VF – De Pedro Almodóvar
Avec Tilda Swinton, Julianne Moore, John Turturro
8 janvier 2025 en salle | 1h 47min | Comédie, Comédie dramatique, Drame
Synopsis et critique : Utopia
Certains très grands auteurs – ceux que la maturité met à l’abri d’avoir à démontrer quoi que ce soit – éprouvent parfois le besoin de faire un détour. Cela peut prendre la forme d’un ailleurs radical, d’une plongée intimiste ou d’une exploration stylistique. Le résultat donne très souvent des œuvres à l’éclat singulier, où tout l’univers du créateur se trouve à la fois condensé et enrichi par une inspiration renouvelée. Le nouveau film d’Almodóvar est incontestablement de ceux-là et, comme son titre l’indique, il pourrait bien être ce qu’on appellera, par analogie musicale, son film de chambre. Car Pedro Almodóvar, cinéaste de l’abondance par excellence, compose ici avec une formation extrêmement réduite. Une situation unique, une poignée de lieux et, plus que tout, deux comédiennes magistrales, Julianne Moore et Tilda Swinton, pour servir et interpréter une partition d’une finesse hors du commun : les retrouvailles de deux amies de longue date, dont l’une est souffrante et que l’autre se consacre à accompagner dans la maladie. Il fallait sans doute au cinéaste beaucoup de retenue pour arriver au plus près des thèmes névralgiques de la disparition, du souvenir, des traumas du passé, de la mort : autant d’obsessions qui parcourent tous ses films et qui se trouvent ici résumées avec grâce et élégance. Avec son autofiction Douleur et gloire, Almodóvar nous avait récemment ouvert la porte d’une intériorité tourmentée. La Chambre d’à côté fait encore un pas de plus vers l’exploration des sentiments intimes les plus enfouis.

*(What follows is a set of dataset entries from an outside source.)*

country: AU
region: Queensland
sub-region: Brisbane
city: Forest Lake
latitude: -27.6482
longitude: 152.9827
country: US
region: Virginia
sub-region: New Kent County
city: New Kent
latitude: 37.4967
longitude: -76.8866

À l’occasion d’une séance de dédicace de son dernier roman dans une librairie new-yorkaise, Ingrid (Julianne Moore) apprend par une connaissance commune que son ancienne amie Martha (Tilda Swinton) est atteinte d’un grave cancer. « Tu as livré tant de batailles ! », lance-t-elle aussitôt rendue à l’hôpital au chevet de son amie, ancienne reporter de guerre. Martha coupe court : celle-là sera la dernière. D’emblée, la mise en scène frappe par son extrême sophistication : accords parfaits des coloris de chaque costume aux décors, vue imprenable sur la skyline enneigée depuis la chambre d’hôpital. Almodóvar déploierait-il un éventail de faussetés pour mettre la gravité à distance ? En surface seulement : on sait depuis longtemps que chez lui tout se révèle dans l’artifice. En face à face, les deux femmes évoquent leur passé commun, les nuits d’ivresse new-yorkaises, l’amant fougueux qu’elles connurent successivement. Et les blessures aussi : la fille que Martha eut trop jeune pour savoir l’aimer et qu’elle désespère de ne pas avoir auprès d’elle aujourd’hui.

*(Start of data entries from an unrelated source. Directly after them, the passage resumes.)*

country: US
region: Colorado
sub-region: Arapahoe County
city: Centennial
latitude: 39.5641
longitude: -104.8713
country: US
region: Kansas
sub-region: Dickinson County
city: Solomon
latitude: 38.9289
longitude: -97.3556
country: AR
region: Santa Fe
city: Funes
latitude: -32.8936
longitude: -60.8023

Diminuée par la maladie, Martha ose formuler une ultime demande : qu’Ingrid accepte de l’accompagner dans une villa à la campagne et qu’elle occupe la chambre d’à côté le jour où elle décidera de se donner paisiblement la mort. Le film aurait pu virer au pensum psycho-social sur le suicide assisté. Au contraire, Almodóvar fonce dans l’artifice avec une maestria étourdissante, cite instamment Les Morts de James Joyce et son adaptation splendide par John Huston (Gens de Dublin), trace ses perspectives à la manière d’Edward Hopper, convoque les mélos de Douglas Sirk et de Léo McCarey. Couleurs, espaces, lumières : dans la villa toute de verre choisie par Martha, la perfection du style d’Almodóvar hisse littéralement le récit à un autre niveau de réalité. Et donc à un autre niveau de conscience. Celui où les pouvoirs de l’art et de la représentation rendent la vie plus intense, si ce n’est plus acceptable. Où les fantômes du passé habitent les reflets de notre quotidien. Et où, à travers l’amitié indéfectible de deux femmes, presque plus rien ne sépare les vivants et les morts.